# WHAT IS BEING ASKED
Print the data in full, exactly as it reads.

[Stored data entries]
________

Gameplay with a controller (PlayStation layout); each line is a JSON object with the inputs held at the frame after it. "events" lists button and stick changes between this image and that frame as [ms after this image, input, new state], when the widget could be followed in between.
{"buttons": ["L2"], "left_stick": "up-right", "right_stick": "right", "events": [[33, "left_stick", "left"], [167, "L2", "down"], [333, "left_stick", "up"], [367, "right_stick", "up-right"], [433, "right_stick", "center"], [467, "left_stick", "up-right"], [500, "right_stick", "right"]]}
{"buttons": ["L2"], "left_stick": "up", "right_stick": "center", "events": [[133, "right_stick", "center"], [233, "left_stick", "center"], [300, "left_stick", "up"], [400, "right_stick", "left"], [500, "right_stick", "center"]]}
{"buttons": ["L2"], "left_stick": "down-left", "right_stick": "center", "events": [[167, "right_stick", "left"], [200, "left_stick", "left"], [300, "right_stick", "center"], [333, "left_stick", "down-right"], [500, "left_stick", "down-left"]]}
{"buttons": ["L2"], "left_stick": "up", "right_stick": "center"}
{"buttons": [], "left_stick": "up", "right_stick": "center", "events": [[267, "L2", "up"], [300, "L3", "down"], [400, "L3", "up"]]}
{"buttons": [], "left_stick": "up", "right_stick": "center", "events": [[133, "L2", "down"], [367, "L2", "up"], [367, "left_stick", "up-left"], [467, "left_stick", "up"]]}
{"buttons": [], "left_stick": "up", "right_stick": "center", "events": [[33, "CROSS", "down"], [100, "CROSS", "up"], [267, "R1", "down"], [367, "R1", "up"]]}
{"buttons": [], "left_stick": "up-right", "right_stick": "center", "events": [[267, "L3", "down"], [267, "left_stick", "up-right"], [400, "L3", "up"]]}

________

# REPLY TO THE EXERCISE
Gameplay with a controller (PlayStation layout); each line is a JSON object with the inputs held at the frame after it. "events" lists button and stick changes between this image and that frame as [ms after this image, input, new state], when the widget could be followed in between.
{"buttons": ["L2"], "left_stick": "up-right", "right_stick": "right", "events": [[33, "left_stick", "left"], [167, "L2", "down"], [333, "left_stick", "up"], [367, "right_stick", "up-right"], [433, "right_stick", "center"], [467, "left_stick", "up-right"], [500, "right_stick", "right"]]}
{"buttons": ["L2"], "left_stick": "up", "right_stick": "center", "events": [[133, "right_stick", "center"], [233, "left_stick", "center"], [300, "left_stick", "up"], [400, "right_stick", "left"], [500, "right_stick", "center"]]}
{"buttons": ["L2"], "left_stick": "down-left", "right_stick": "center", "events": [[167, "right_stick", "left"], [200, "left_stick", "left"], [300, "right_stick", "center"], [333, "left_stick", "down-right"], [500, "left_stick", "down-left"]]}
{"buttons": ["L2"], "left_stick": "up", "right_stick": "center"}
{"buttons": [], "left_stick": "up", "right_stick": "center", "events": [[267, "L2", "up"], [300, "L3", "down"], [400, "L3", "up"]]}
{"buttons": [], "left_stick": "up", "right_stick": "center", "events": [[133, "L2", "down"], [367, "L2", "up"], [367, "left_stick", "up-left"], [467, "left_stick", "up"]]}
{"buttons": [], "left_stick": "up", "right_stick": "center", "events": [[33, "CROSS", "down"], [100, "CROSS", "up"], [267, "R1", "down"], [367, "R1", "up"]]}
{"buttons": [], "left_stick": "up-right", "right_stick": "center", "events": [[267, "L3", "down"], [267, "left_stick", "up-right"], [400, "L3", "up"]]}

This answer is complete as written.